Her gynecologist later concurred. That little fact is always on my mind when I read debates about abortion and come across someone who believes they should be illegal with no exceptions. What would have probably happened if my mother had gotten pregnant again is that either she would have aborted or both she and that fetus would have died. The latter option doesn't sound particularly "pro-life" to me.

She told me more than once that if she had gotten in a "family way" then, she would not have hesitated to abort. The gamble that the doctors were wrong was not worth losing her life and leaving my father and me without her. As far as I know, it was never necessary. They were lucky…and also very careful. After my father died in '91, she asked me to clean out his drawer and not tell her about anything in there that I thought she wouldn't have wanted to know about. They had no secrets from each other but each had one small drawer in their bedroom which the other agreed to never open.
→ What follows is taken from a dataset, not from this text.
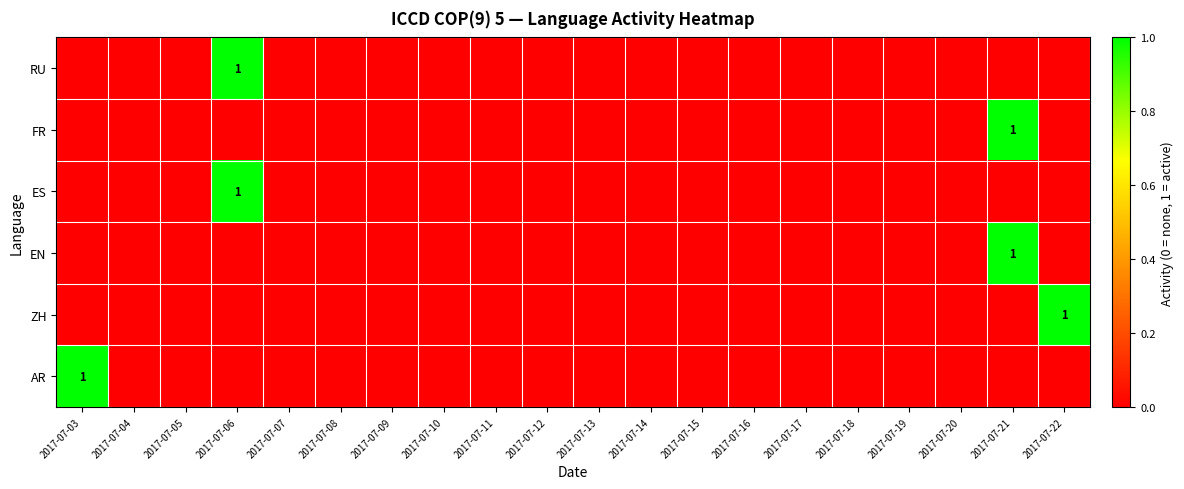

What is the maximum value for ES?

1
I have not cleaned out hers yet though she told me once it held letters and photos of male friends who preceded my father. His had nothing I felt she'd care about but it did contain an awful lot of very old and unopened condoms.

Shortly after I posted the above here, I did get around to cleaning out my mother's "private" drawer. There were papers in there from and about a man to whom she was briefly married. That marriage was quickly annulled and then she married my father and they were inseparable and wildly happy with each other for the rest of his life.

There were no photos of any male except me. There was also a very old Bible — so old its binding had gone brittle and it could no longer hold the pages in place. And there were some photos of her mother and a $500 bill. The $500 bill would have been exciting had it not been from a game of Monopoly.